Balancing the Scales in Negotiations Between the United States and the Federated States of Micronesia (FSM) and the Republic of the Marshall Islands (RMI)


In 2023, provisions of the Compact of Free Association (COFA) between the Federated States of Micronesia (FSM) and Republic of the Marshall Islands (RMI) and the U.S. are set to expire. This agreement was established in 1986 with terms granting the U.S. military expansive access to the region in exchange for economic assistance and the right of citizens of the freely associated states (FAS) to live and work in the U.S., among other provisions. This assessment provides critical context for the negotiations by exploring the gaps concerning human rights and environmental protection.



With a human rights framework and the climate crisis at the forefront of our minds, this strategic assessment will discuss the diverse possibilities around the FSM-RMI COFA. Most of the literature available on the topic is directly from U.S. bodies like the Government Accountability Office (GAO), or only covers a specific aspect of the COFAs like military access. Other resources investigate specific issues without space to consider the broader implications on the local and Indigenous populations, or they withhold or outright misrepresent information for colonial gain.

These gaps animated the desire to produce a strategic assessment (hereinafter assessment) that could raise the voices of and be accessible to a broader base of stakeholders. Conversations with stakeholders began in February 2019 with a policy brief outlining key themes from desk research. 

Since then, in-person interviews and email/ virtual conversations helped build out and add to the key themes from the policy brief. A total of 31 organizations, government agencies/ representatives, and advocacy groups were represented, with over 85 individual collaborators.

  • July 2019 in Washington, D.C.: 5 interviews
  • November 2019 in Guam: 7 interviews
  • December 2019 in Pohnpei, FSM: 10 interviews
  • December 2019 in Majuro, RMI: 7 interviews
  • December 2019 in Honolulu, Hawai’i: 2 interviews

The writing of this assessment was a combination of information shared by collaborators since February 2019 and desk research. The legal questions resulted from interviews with stakeholders, and the legal analysis on certain questions was done by our pro bono law firm partner, Clifford Chance. Collaborators were also given the option to review the assessment in its draft form, and several participated in that process. The recommendations here have been developed in conversation with collaborators which began with formal interviews and continued through the drafting process.
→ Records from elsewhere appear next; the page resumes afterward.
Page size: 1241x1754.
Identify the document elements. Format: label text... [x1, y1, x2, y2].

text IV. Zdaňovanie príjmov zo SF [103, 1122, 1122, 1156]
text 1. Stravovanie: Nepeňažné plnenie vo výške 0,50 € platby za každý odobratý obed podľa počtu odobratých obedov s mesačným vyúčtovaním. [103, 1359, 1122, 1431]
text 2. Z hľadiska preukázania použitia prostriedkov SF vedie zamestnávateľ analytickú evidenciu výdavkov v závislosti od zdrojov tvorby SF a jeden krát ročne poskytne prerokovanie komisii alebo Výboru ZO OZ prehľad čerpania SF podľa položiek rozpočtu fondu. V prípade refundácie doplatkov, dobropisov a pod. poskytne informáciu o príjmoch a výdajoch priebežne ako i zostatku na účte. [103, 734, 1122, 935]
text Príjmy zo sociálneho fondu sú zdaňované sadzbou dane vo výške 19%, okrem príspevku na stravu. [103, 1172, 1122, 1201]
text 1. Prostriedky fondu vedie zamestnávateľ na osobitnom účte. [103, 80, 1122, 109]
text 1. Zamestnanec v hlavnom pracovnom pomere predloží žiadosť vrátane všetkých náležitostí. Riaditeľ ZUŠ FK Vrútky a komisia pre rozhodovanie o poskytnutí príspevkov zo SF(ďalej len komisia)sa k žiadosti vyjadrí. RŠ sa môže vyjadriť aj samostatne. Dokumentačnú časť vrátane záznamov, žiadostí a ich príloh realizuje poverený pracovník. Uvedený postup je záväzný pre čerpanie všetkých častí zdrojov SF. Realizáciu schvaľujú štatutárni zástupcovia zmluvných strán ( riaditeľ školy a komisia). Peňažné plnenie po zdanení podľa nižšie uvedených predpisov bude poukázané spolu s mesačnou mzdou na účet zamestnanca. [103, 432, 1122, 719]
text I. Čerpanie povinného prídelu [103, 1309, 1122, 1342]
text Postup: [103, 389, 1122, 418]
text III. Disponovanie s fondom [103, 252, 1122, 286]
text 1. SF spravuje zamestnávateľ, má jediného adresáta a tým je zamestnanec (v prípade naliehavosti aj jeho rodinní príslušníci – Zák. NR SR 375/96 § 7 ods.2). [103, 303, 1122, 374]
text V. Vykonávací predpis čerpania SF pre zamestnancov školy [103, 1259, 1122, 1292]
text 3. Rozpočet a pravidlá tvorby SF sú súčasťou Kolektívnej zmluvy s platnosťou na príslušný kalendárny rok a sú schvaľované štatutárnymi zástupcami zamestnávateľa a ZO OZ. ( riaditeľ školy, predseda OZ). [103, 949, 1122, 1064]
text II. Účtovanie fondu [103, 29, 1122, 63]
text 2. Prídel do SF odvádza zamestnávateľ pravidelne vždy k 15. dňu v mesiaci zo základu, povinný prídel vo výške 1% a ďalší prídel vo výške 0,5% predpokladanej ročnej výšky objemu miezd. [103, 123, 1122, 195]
The theoretical framework of this assessment is grounded in human rights, as articulated in international human rights law, and environmental justice to include the complexities of geopolitics, migration, and climate change. It will become clear that the colonial nature of COFA relations continues to foster an unequal relationship privileging the U.S. which in many instances violates human rights and environmental justice. However, while borders are important and shape political realities, this assessment will center the collective responsibility of all stakeholders to uphold human rights and environmental justice. For ICAAD, this begins with international human rights law and extends to the systems analysis facilitated by our collaborators.